GIVEN INSTRUCTION 1 — According to the blog page, which fighter jet did Russia sell China a license to make?
GIVEN INSTRUCTION 2 — What kinds of arms does the blog page say Russia supplied to China during the 15 years it was China's biggest arms supplier?

TEXT SECTION —
Saturday 25 December 2010

A popular book


Former US President George W Bush´s memoir "Decision Points" has sold an astonishing two million copies in less than two monts, according to the publisher, Crown Publishing Group. And the book is not even out in paperback yet. According to the publisher, no other hardcover non-fiction book has sold even one million copies in 2010. Quite an achievement by the man who´s intellectual ability was universally berated by liberal and leftist media.

By contrast, former president Bill Clinton´s memoir has only managed to sell 2,2 million copies since it was published in 2004.

Chinese clone Russia´s Su-27 fighter

China was for a long time the major buyer of Russian weapon systems, but times have changed, reports the Wall Street Journal:

ZHUHAI, China—A year after the collapse of the Soviet Union, a cash-strapped Kremlin began selling China a chunk of its vast military arsenal, including the pride of the Russian air force, the Sukhoi-27 fighter jet.
For the next 15 years, Russia was China's biggest arms supplier, providing $20 billion to $30 billion of fighters, destroyers, submarines, tanks and missiles. It even sold Beijing a license to make the Su-27 fighter jet—with imported Russian parts.

Today, Russia's military bonanza is over, and China's is just beginning.
After decades of importing and reverse-engineering Russian arms, China has reached a tipping point: It now can produce many of its own advanced weapons—including high-tech fighter jets like the Su-27—and is on the verge of building an aircraft carrier.
Not only have Chinese engineers cloned the prized Su-27's avionics and radar but they are fitting it with the last piece in the technological puzzle, a Chinese jet engine.
In the past two years, Beijing hasn't placed a major order from Moscow..

PS
Many western companies, including major ones, seem to be unbelievably credulous in their dealings with the Chinese. Sooner or later they will regret it. The Chinese are also extremely active in the area of industrial espionage - as are the Russians.

Friday 24 December 2010

About Merkel´s Christian values - and the EU Commission´s lack of them


It is encouraging that German Chanchellor Angela Merkel has began to speak out for Christian values in Europe:

"We have too few discussions about the Christian view of mankind," Merkel claimed in a recent speech. She then stressed that Germany needs to reflect more upon "the values that guide us, about our Judeo-Christian tradition." It was one way, Merkel maintained, of bringing "about cohesion in our society."

Samuel Gregg, Director of Research at the Acton Institute for the Study of Religion and Liberty offers this commentary:

On one level, Merkel is surely stating the blindingly obvious. How can Europeans ask Muslim immigrants to integrate into European society and respect European values without Europeans themselves being clear in their own minds about what values are at the core of European identity and where these values come from?

And as much as significant portions of European society would like to deny it, it's simply a historical fact that the idea of Europe and European values such as liberty, equality before the law, and solidarity did not suddenly appear ex nihilo in the late seventeenth-century with the various Enlightenments. Central to the formation of European identity and such values was the synthesis of Athens, Rome, and Jerusalem achieved by Christianity following the Roman Empire's collapse in the West in 476 A.D.

Indeed there's plenty of evidence that the antecedents of most of the various freedoms and genuine achievements of the various Enlightenments are to be found in Christianity. There is increasing recognition, for example, that the idea of human rights was first given concrete expression by medieval canon lawyers.

GIVEN INFORMATION —
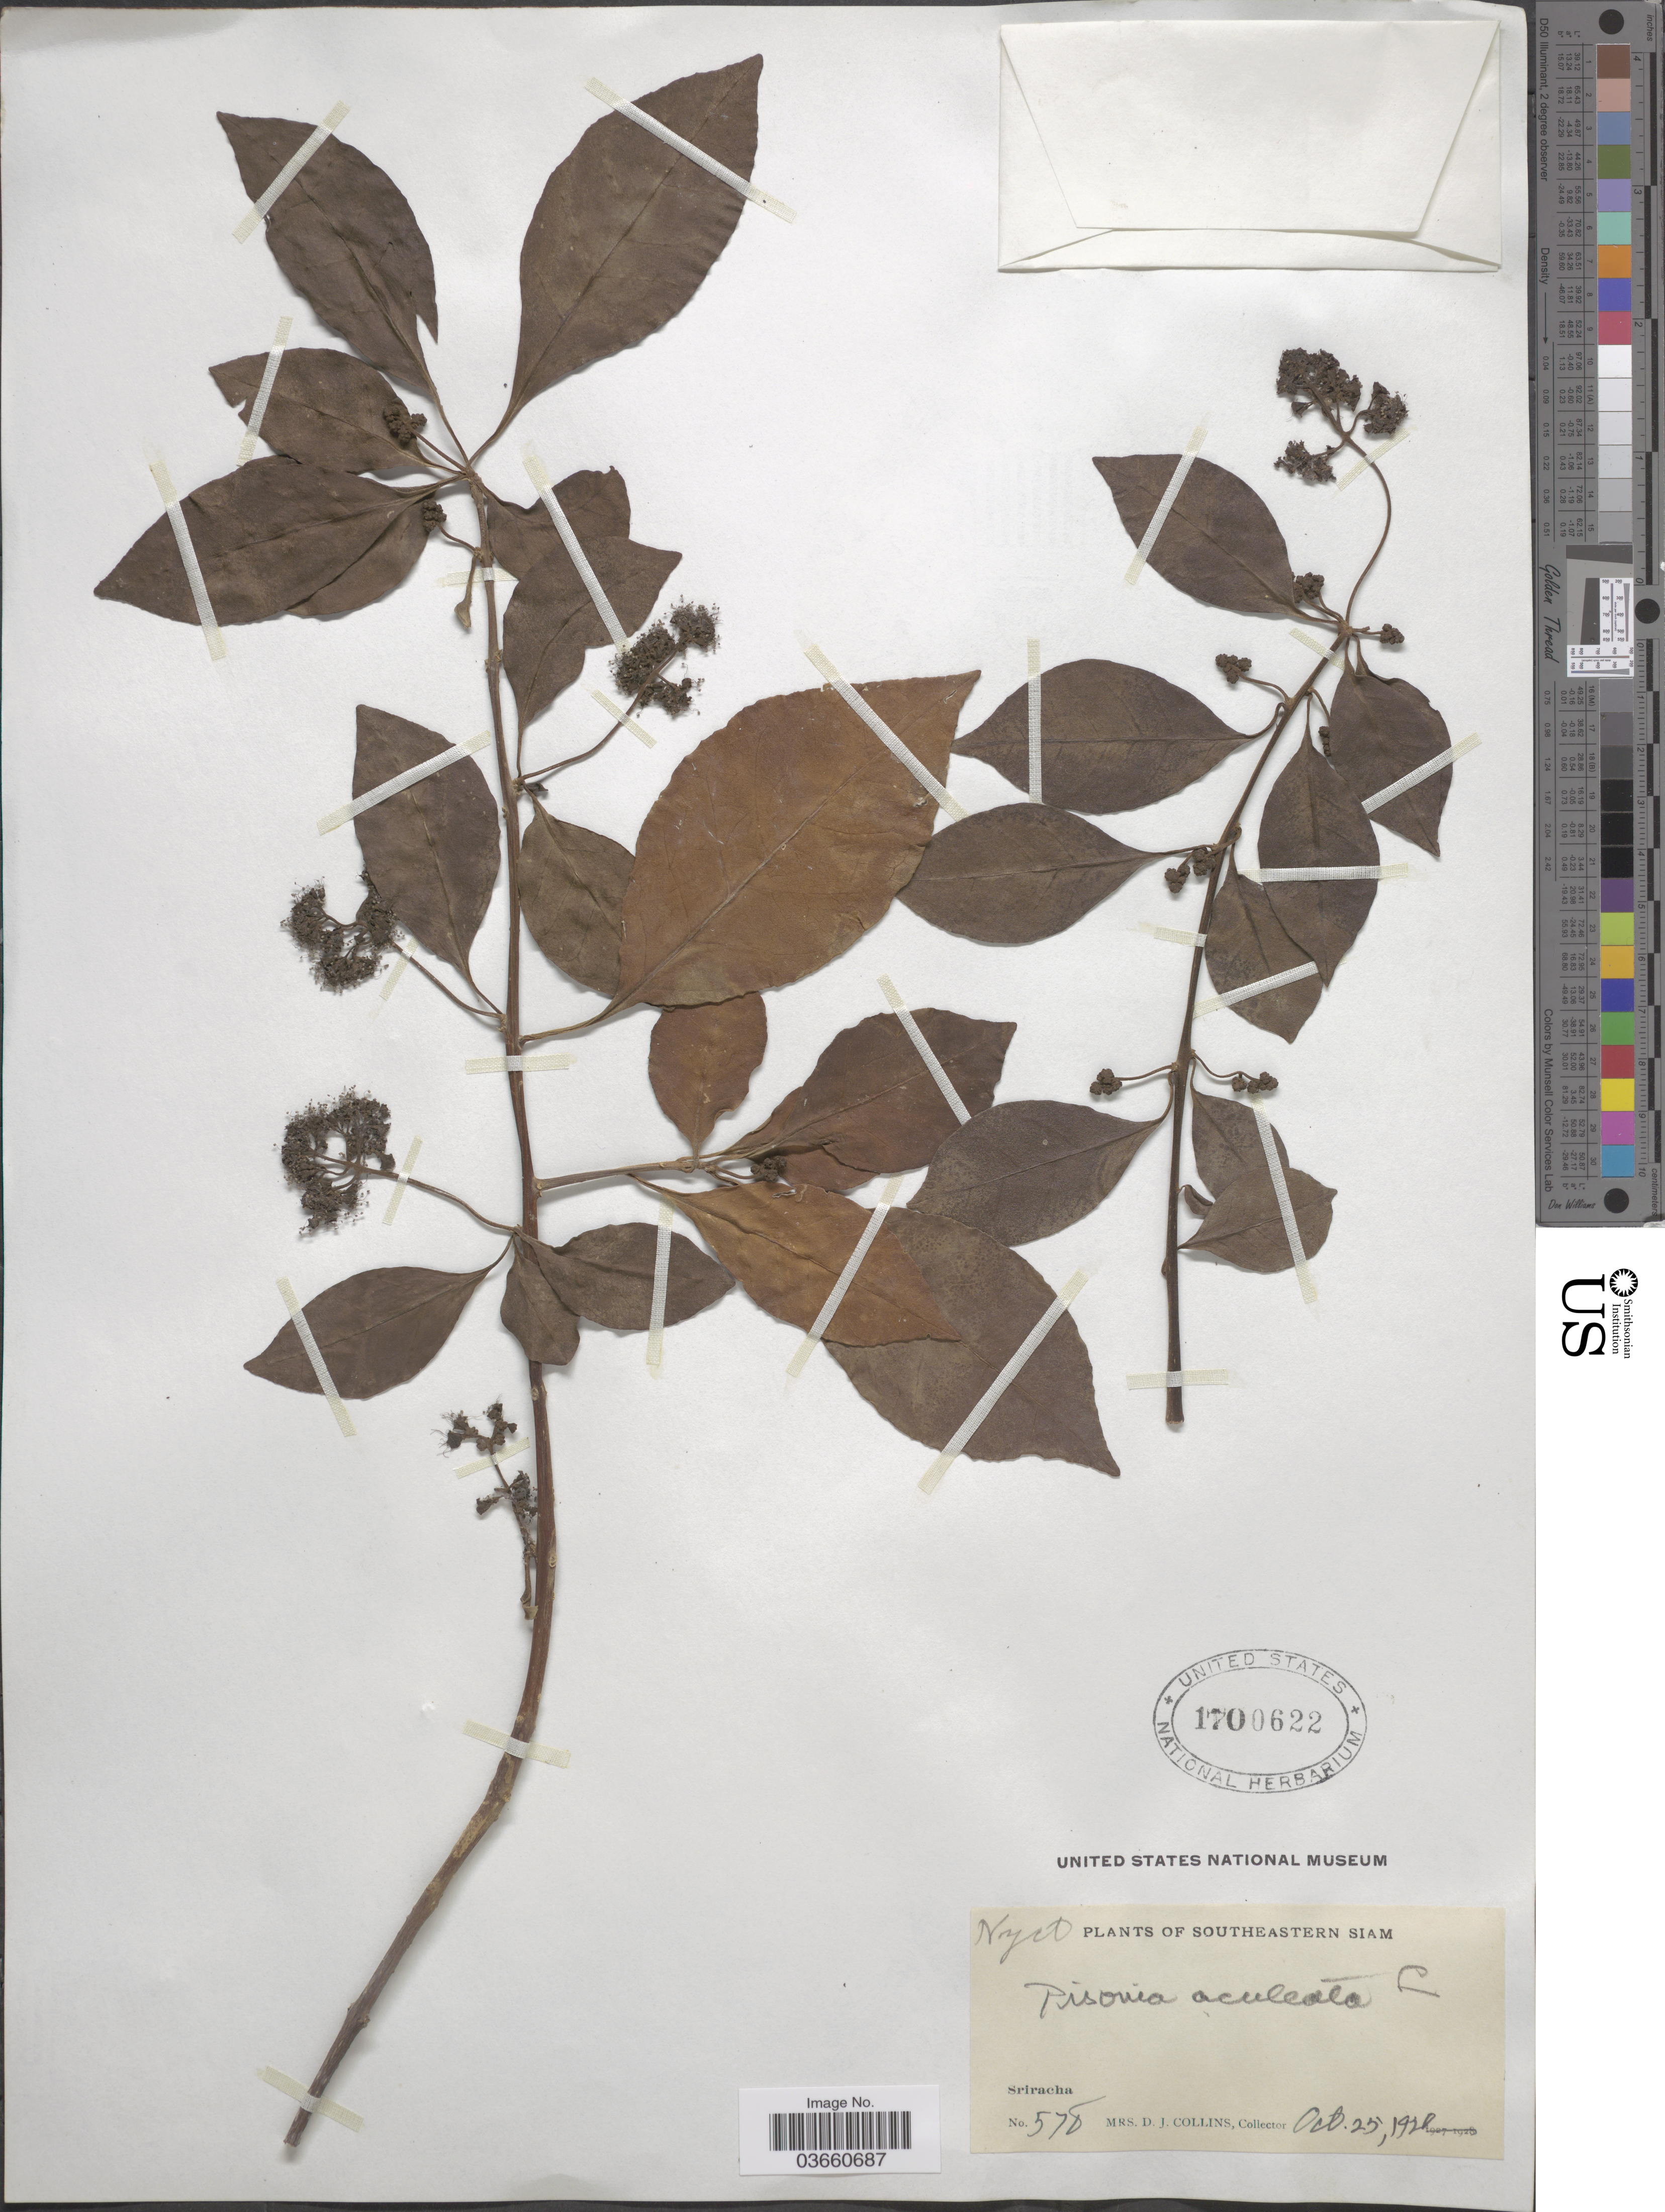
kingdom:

WRITTEN REPLY 1 — The Sukhoi-27 (Su-27) fighter jet.

WRITTEN REPLY 2 — Fighters, destroyers, submarines, tanks and missiles.